Des règles supplémentaires sur la publication régulière de rapports d’activités complets, détaillés et transparents, en ligne, devraient également permettre à tout un chacun de connaître les missions et décisions prises par ces différents organismes.
Le second écueil pourrait être évité en objectivant et en rendant transparent le processus de désignation des administrateurs, par exemple en publiant un appel à candidatures et en faisant appel à un jury chargé de procéder à une évaluation des candidats. Les ressources nécessaires à la mise en place de cette procédure ne sont pas démesurées, et se verraient rapidement rentabilisées via l’implication plus grande et l’expertise apportée par les administrateurs ainsi désignés. Des représentants des usagers pourraient également siéger dans les CA, pour y apporter un point de vue différent et provenant du terrain.

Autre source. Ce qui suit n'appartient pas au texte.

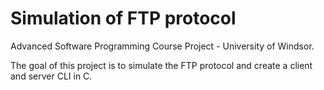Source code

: # Simulation of FTP protocol

Advanced Software Programming Course Project - University of Windsor.

The goal of this project is to simulate the FTP protocol and create a client and server CLI in C.
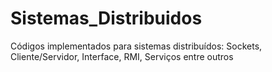 # Sistemas_Distribuidos
Códigos implementados para sistemas distribuídos: Sockets, Cliente/Servidor, Interface, RMI, Serviços entre outros
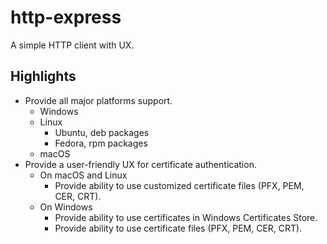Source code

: # http-express
A simple HTTP client with UX.

## Highlights
* Provide all major platforms support.
  * Windows
  * Linux
    * Ubuntu, deb packages
    * Fedora, rpm packages
  * macOS
* Provide a user-friendly UX for certificate authentication.
  * On macOS and Linux
    * Provide ability to use customized certificate files (PFX, PEM, CER, CRT).
  * On Windows
    * Provide ability to use certificates in Windows Certificates Store.
    * Provide ability to use certificate files (PFX, PEM, CER, CRT).
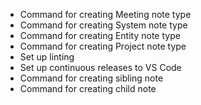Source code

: - Command for creating Meeting note type
- Command for creating System note type
- Command for creating Entity note type
- Command for creating Project note type
- Set up linting
- Set up continuous releases to VS Code
- Command for creating sibling note
- Command for creating child note

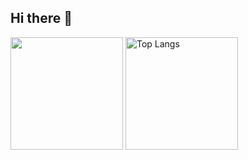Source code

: ## Hi there 👋

<div>
    <img height="180em" src="https://github-readme-stats.vercel.app/api?username=importRoberto&show_icons=true&theme=transparent"/>
    <img height="180em" src="https://github-readme-stats.vercel.app/api/top-langs/?username=importRoberto&size_weight=0.5&count_weight=0.5&theme=transparent" alt="Top Langs"/>
</div>
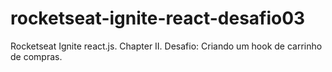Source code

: # rocketseat-ignite-react-desafio03

Rocketseat Ignite react.js.
Chapter II.
Desafio: Criando um hook de carrinho de compras.
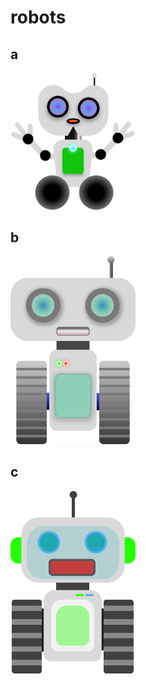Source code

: # robots

## a
<img src="https://github.com/peteee/robots/blob/main/a.svg" width="200">

## b
<img src="https://github.com/peteee/robots/blob/main/b.svg" width="200">

## c
<img src="https://github.com/peteee/robots/blob/main/c.svg" width="200">
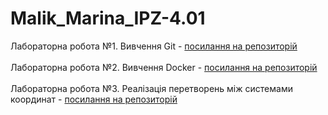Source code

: # Malik_Marina_IPZ-4.01

Лабораторна робота №1. Вивчення Git - [посилання на репозиторій](https://github.com/ravenousmoon/GitBasics) <br></br>
Лабораторна робота №2. Вивчення Docker - [посилання на репозиторій](https://github.com/ravenousmoon/DockerBasics) <br></br>
Лабораторна робота №3. Реалізація перетворень між системами координат - [посилання на репозиторій](https://github.com/ravenousmoon/TransformationsBetweenCoordinateSystems) <br></br>
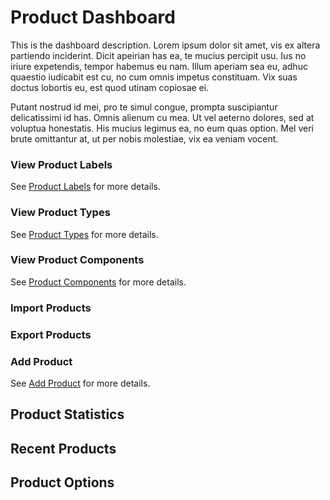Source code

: # Product Dashboard

This is the dashboard description. Lorem ipsum dolor sit amet, vis ex altera partiendo inciderint. Dicit apeirian has ea, te mucius percipit usu. Ius no iriure expetendis, tempor habemus eu nam. Illum aperiam sea eu, adhuc quaestio iudicabit est cu, no cum omnis impetus constituam. Vix suas doctus lobortis eu, est quod utinam copiosae ei.

Putant nostrud id mei, pro te simul congue, prompta suscipiantur delicatissimi id has. Omnis alienum cu mea. Ut vel aeterno dolores, sed at voluptua honestatis. His mucius legimus ea, no eum quas option. Mel veri brute omittantur at, ut per nobis molestiae, vix ea veniam vocent.

### View Product Labels

See [Product Labels](https://qtracehelp.github.io/QTrace-Help/products-labels) for more details.

### View Product Types

See [Product Types](https://qtracehelp.github.io/QTrace-Help/products-types) for more details.

### View Product Components

See [Product Components](https://qtracehelp.github.io/QTrace-Help/products-components) for more details.

### Import Products

### Export Products

### Add Product

See [Add Product](https://qtracehelp.github.io/QTrace-Help/products-add) for more details.

## Product Statistics

## Recent Products

## Product Options





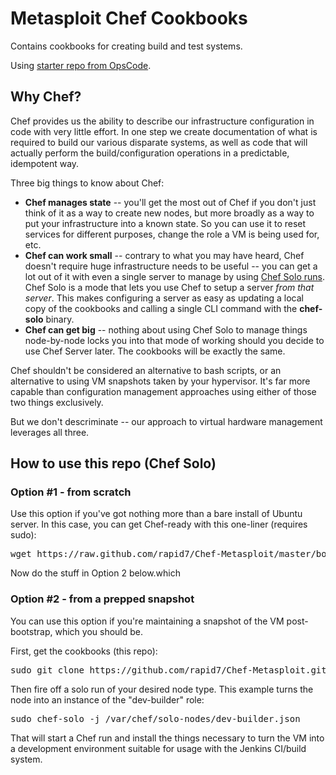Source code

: # Metasploit Chef Cookbooks

Contains cookbooks for creating build and test systems.  

Using [starter repo from OpsCode](https://github.com/opscode/chef-repo).


## Why Chef?
Chef provides us the ability to describe our infrastructure configuration in code with very little effort.  In one step we create documentation of what is required to build our various disparate systems, as well as code that will actually perform the build/configuration operations in a predictable, idempotent way.  

Three big things to know about Chef:

* **Chef manages state** -- you'll get the most out of Chef if you don't just think of it as a way to create new nodes, but more broadly as a way to put your infrastructure into a known state.  So you can use it to reset services for different purposes, change the role a VM is being used for, etc.
* **Chef can work small** -- contrary to what you may have heard, Chef doesn't require huge infrastructure needs to be useful -- you can get a lot out of it with even a single server to manage by using [Chef Solo runs](http://wiki.opscode.com/display/chef/Chef+Solo).  Chef Solo is a mode that lets you use Chef to setup a server *from that server*.  This makes configuring a server as easy as updating a local copy of the cookbooks and calling a single CLI command with the **chef-solo** binary.
* **Chef can get big** -- nothing about using Chef Solo to manage things node-by-node locks you into that mode of working should you decide to use Chef Server later.  The cookbooks will be exactly the same.

Chef shouldn't be considered an alternative to bash scripts, or an alternative to using VM snapshots taken by your hypervisor.  It's far more capable than configuration management approaches using either of those two things exclusively.  

But we don't descriminate -- our approach to virtual hardware management leverages all three.


## How to use this repo (Chef Solo)

### Option #1 - from scratch
Use this option if you've got nothing more than a bare install of Ubuntu server.  In this case, you can get Chef-ready with this one-liner (requires sudo):

<pre>
wget https://raw.github.com/rapid7/Chef-Metasploit/master/bootstrap.sh && bash bootstrap.sh
</pre>

Now do the stuff in Option 2 below.which 

### Option #2 - from a prepped snapshot
You can use this option if you're maintaining a snapshot of the VM post-bootstrap, which you should be.

First, get the cookbooks (this repo):

<pre>
sudo git clone https://github.com/rapid7/Chef-Metasploit.git /var/chef
</pre>

Then fire off a solo run of your desired node type.  This example turns the node into an instance of the "dev-builder" role:
<pre>
sudo chef-solo -j /var/chef/solo-nodes/dev-builder.json
</pre>

That will start a Chef run and install the things necessary to turn the VM into a development environment suitable for usage with the Jenkins CI/build system.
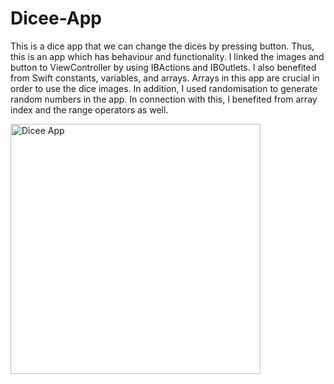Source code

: # Dicee-App
This is a dice app that we can change the dices by pressing button. Thus, this is an app which has behaviour and functionality. I linked the images and button to ViewController by using IBActions and IBOutlets. I also benefited from Swift constants, variables, and arrays. Arrays in this app are crucial in order to use the dice images. In addition, I used randomisation to generate random numbers in the app. In connection with this, I benefited from array index and the range operators as well.



<img width="400" alt="Dicee App" src="https://user-images.githubusercontent.com/92036779/183652064-74ef1982-3dc7-4ad4-9324-5a8c59df36d1.png">
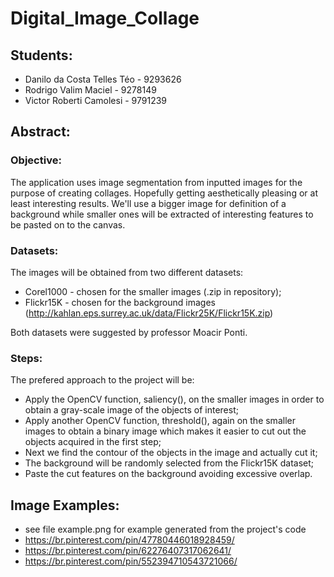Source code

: # Digital_Image_Collage
## Students:
* Danilo da Costa Telles Téo - 9293626
* Rodrigo Valim Maciel - 9278149
* Victor Roberti Camolesi - 9791239

## Abstract:
### Objective:
The application uses image segmentation from inputted images for the purpose of creating collages. Hopefully getting aesthetically pleasing or at least interesting results. We'll use  a bigger image for definition of a background while smaller ones will be extracted of interesting features to be pasted on to the canvas.

### Datasets:
The images will be obtained from two different datasets:
* Corel1000 - chosen for the smaller images (.zip in repository);
* Flickr15K - chosen for the background images (http://kahlan.eps.surrey.ac.uk/data/Flickr25K/Flickr15K.zip)

Both datasets were suggested by professor Moacir Ponti.

### Steps:
The prefered approach to the project will be:
* Apply the OpenCV function, saliency(), on the smaller images in order to obtain a gray-scale image of the objects of interest;
* Apply another OpenCV function, threshold(), again on the smaller images to obtain a binary image which makes it easier to cut out the objects acquired in the first step;
* Next we find the contour of the objects in the image and actually cut it;
* The background will be randomly selected from the Flickr15K dataset;
* Paste the cut features on the background avoiding excessive overlap.

## Image Examples:
* see file example.png for example generated from the project's code
* https://br.pinterest.com/pin/47780446018928459/
* https://br.pinterest.com/pin/62276407317062641/
* https://br.pinterest.com/pin/552394710543721066/
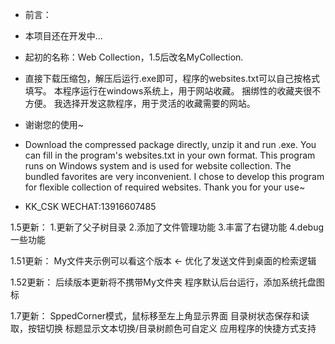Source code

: * 前言：

* 本项目还在开发中...
* 起初的名称：Web Collection，1.5后改名MyCollection.
* 直接下载压缩包，解压后运行.exe即可，程序的websites.txt可以自己按格式填写。 本程序运行在windows系统上，用于网站收藏。 捆绑性的收藏夹很不方便。 我选择开发这款程序，用于灵活的收藏需要的网站。 
* 谢谢您的使用~

* Download the compressed package directly, unzip it and run .exe. You can fill in the program's websites.txt in your own format. This program runs on Windows system and is used for website collection. The bundled favorites are very inconvenient. I chose to develop this program for flexible collection of required websites. Thank you for your use~

* KK_CSK WECHAT:13916607485


1.5更新：
1.更新了父子树目录
2.添加了文件管理功能
3.丰富了右键功能
4.debug一些功能

1.51更新：
My文件夹示例可以看这个版本 <-
优化了发送文件到桌面的检索逻辑

1.52更新：
后续版本更新将不携带My文件夹
程序默认后台运行，添加系统托盘图标

1.7更新：
SppedCorner模式，鼠标移至左上角显示界面
目录树状态保存和读取，按钮切换
标题显示文本切换/目录树颜色可自定义
应用程序的快捷方式支持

Afin d’éviter de devoir choisir entre la peste et le choléra par rapport au troisième écueil, plusieurs mesures peuvent être envisagées. Tout d’abord, symboliquement, le décret de 2004 relatif aux administrateurs publics pourrait affirmer dans son premier article que l’intérêt général est l’objectif unique des administrateurs publics. Ensuite, il devrait réaffirmer une prépondérance de la tutelle et de l’influence hiérarchique du gouvernement sur les décisions stratégiques des organismes publics. Pour contrebalancer cette tutelle, l’indépendance des administrateurs mentionnée au paragraphe précédent pourrait jouer, ainsi qu’un contrôle en commun avec le Parlement. Nous pourrions par exemple imaginer qu’une commission soit consacrée au suivi de l’ensemble des organismes publics et para-publics de la région, instaurant un lien direct entre le Parlement et le CA, sans devoir passer par le Ministre de tutelle. Un décumul total des fonctions parlementaires et des exécutifs communaux permettra de consacrer le temps nécessaire à cette mission. Les CA étant censés être renouvelés tous les 5 ans depuis 2011, afin d’encadrer le mandat des administrateurs sélectionnés de façon indépendante et d’orienter leur candidature, une lettre de mission pourrait leur être confiée, conciliant la mission à long terme de l’organisme concerné, et les objectifs politiques du gouvernement.
Quant aux intercommunales, il est nécessaire de réformer drastiquement leur fonctionnement. Elles remplissent des missions importantes de service public qui ne peuvent être rencontrées par les communes seules, mais elles souffrent d’un déficit démocratique important. Le remplacement des Provinces par des communautés de communes, disposant d’un conseil directement élu, et à qui seraient confiées les missions antérieurement remplies par les intercommunales pourrait être une solution.